Politics professor Silja Bara Omarsdottir said the gender quotas implemented by left-leaning parties for the past decade had managed to create a new norm across Iceland’s political spectrum.
“It is no longer acceptable to ignore gender equality when selecting candidates,” she said.
Opinion polls had suggested a victory for left-leaning parties in the unpredictable election, which saw 10 parties competing for seats. But the center-right Independence Party took the largest share of votes, winning 16 seats, seven of them held by women. The centrist Progressive Party celebrated the biggest gain, winning 13 seats, five more than last time.
Before the election, the two parties formed Iceland’s three-party coalition government, together with Jakobsdottir’s Left Green Party. Her party lost several seats, but kept eight, outscoring poll predictions.
The three ruling parties haven’t announced whether they will work together for another term, but given the strong support from voters it appears likely. It will take days, if not weeks, for a new government to be formed and announced.

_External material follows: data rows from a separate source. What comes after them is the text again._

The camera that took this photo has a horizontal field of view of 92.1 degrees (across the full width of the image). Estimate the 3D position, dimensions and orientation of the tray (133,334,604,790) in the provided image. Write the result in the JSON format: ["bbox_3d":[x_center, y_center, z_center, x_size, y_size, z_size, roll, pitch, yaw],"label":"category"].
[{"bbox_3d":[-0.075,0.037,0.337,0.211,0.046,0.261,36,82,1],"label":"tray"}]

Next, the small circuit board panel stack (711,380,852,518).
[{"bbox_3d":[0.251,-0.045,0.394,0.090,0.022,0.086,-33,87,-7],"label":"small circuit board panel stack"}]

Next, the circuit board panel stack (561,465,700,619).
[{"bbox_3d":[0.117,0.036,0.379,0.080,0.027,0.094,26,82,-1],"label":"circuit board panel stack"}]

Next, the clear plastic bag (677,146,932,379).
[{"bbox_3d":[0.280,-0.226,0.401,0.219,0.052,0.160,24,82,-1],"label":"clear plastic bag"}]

Climate change had ranked high on the election agenda in Iceland, a glacier-studded volcanic island nation of about 350,000 people in the North Atlantic. An exceptionally warm summer by Icelandic standards — with 59 days of temperatures above 20 C (68 F) — and shrinking glaciers have helped drive global warming up the political agenda.

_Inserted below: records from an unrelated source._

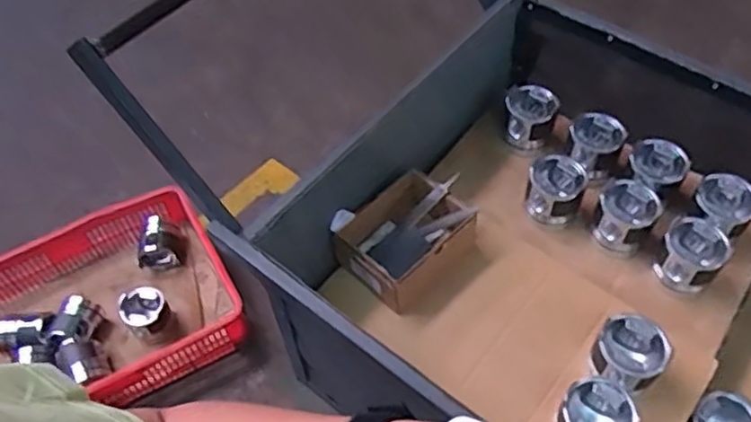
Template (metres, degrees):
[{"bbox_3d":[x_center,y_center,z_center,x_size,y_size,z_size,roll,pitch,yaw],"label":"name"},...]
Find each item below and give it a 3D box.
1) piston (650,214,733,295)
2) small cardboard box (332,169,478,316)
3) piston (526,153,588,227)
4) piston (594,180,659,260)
[{"bbox_3d":[0.518,0.074,1.084,0.096,0.080,0.105,33,62,24],"label":"piston"},{"bbox_3d":[0.051,0.051,1.110,0.160,0.086,0.202,38,64,26],"label":"small cardboard box"},{"bbox_3d":[0.316,-0.034,1.167,0.096,0.096,0.093,19,58,16],"label":"piston"},{"bbox_3d":[0.427,0.014,1.133,0.094,0.095,0.101,28,60,21],"label":"piston"}]

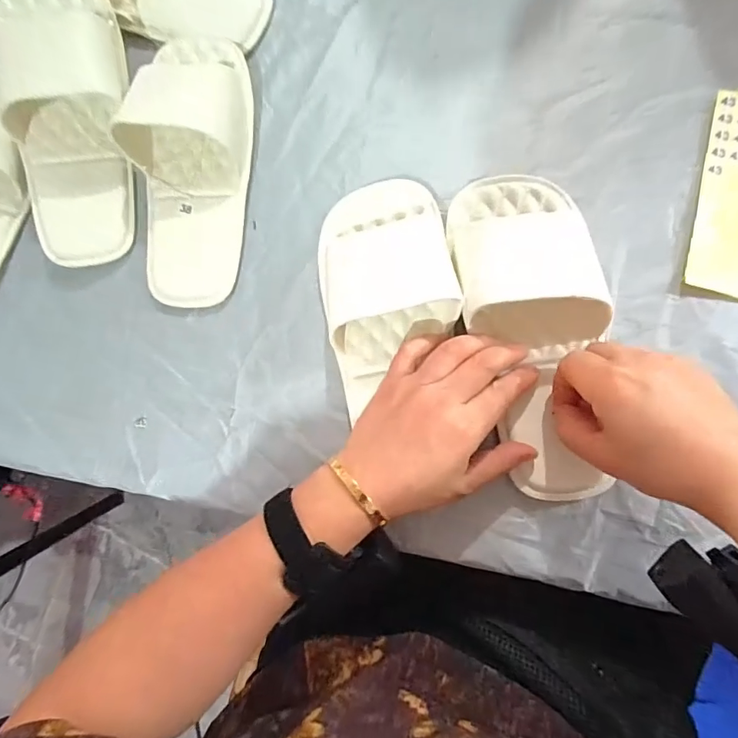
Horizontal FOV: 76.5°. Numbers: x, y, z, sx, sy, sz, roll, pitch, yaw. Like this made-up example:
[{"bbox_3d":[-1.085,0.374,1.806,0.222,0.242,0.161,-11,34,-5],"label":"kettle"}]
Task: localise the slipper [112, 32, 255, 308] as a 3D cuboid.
[{"bbox_3d":[-0.152,-0.172,0.382,0.100,0.046,0.235,5,84,8],"label":"slipper"}]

But that didn’t appear to have translated into increased support for any of the four left-leaning parties that campaigned to cut carbon emissions by more than Iceland is committed to under the Paris Climate Agreement.

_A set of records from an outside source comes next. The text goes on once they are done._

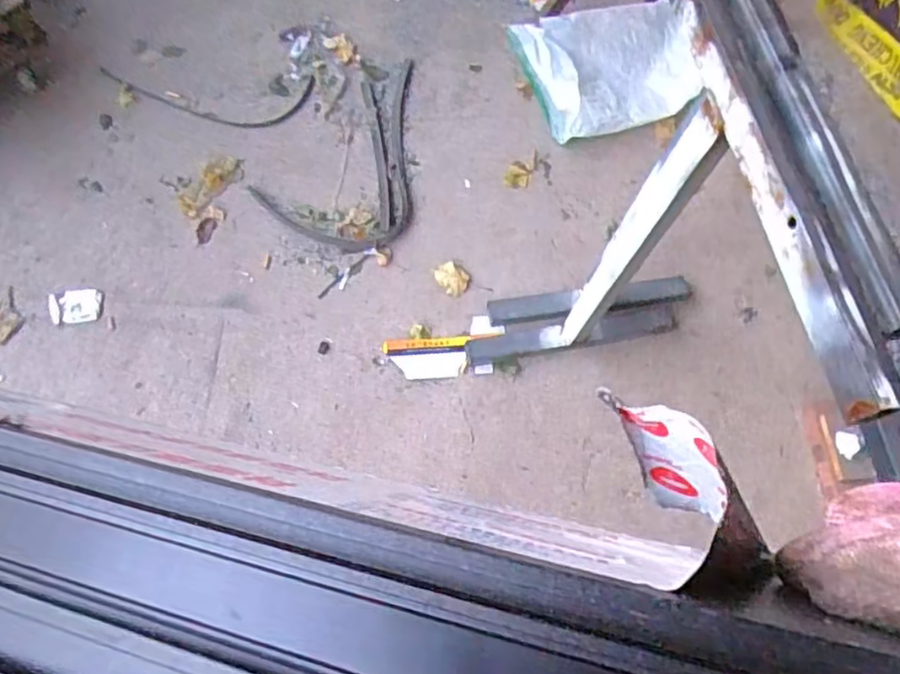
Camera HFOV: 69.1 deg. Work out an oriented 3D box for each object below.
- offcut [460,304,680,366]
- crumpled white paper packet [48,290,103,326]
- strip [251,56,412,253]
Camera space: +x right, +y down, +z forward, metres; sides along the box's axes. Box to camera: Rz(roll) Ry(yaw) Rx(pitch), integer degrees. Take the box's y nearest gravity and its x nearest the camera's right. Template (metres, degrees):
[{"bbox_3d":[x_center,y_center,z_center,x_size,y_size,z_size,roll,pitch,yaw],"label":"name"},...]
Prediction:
[{"bbox_3d":[0.297,-0.007,1.566,0.517,0.030,0.060,-9,68,-6],"label":"offcut"},{"bbox_3d":[-0.898,-0.072,1.565,0.122,0.021,0.075,-8,68,-6],"label":"crumpled white paper packet"},{"bbox_3d":[-0.195,-0.495,1.772,0.405,0.030,0.630,34,70,11],"label":"strip"}]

Among incoming members of parliament are the oldest and youngest lawmakers ever to take a seat in Iceland: 72-year-old burger joint owner Tomas Tomasson and 21-year-old law student Lenya Run Karim, a daughter of Kurdish immigrants who is from the anti-establishment Pirate Party.
“I want to improve Iceland’s treatment of refugees and asylum-seekers,” she told The Associated Press, vowing to speak up for young people at parliament. “Our ideas need to be heard more.”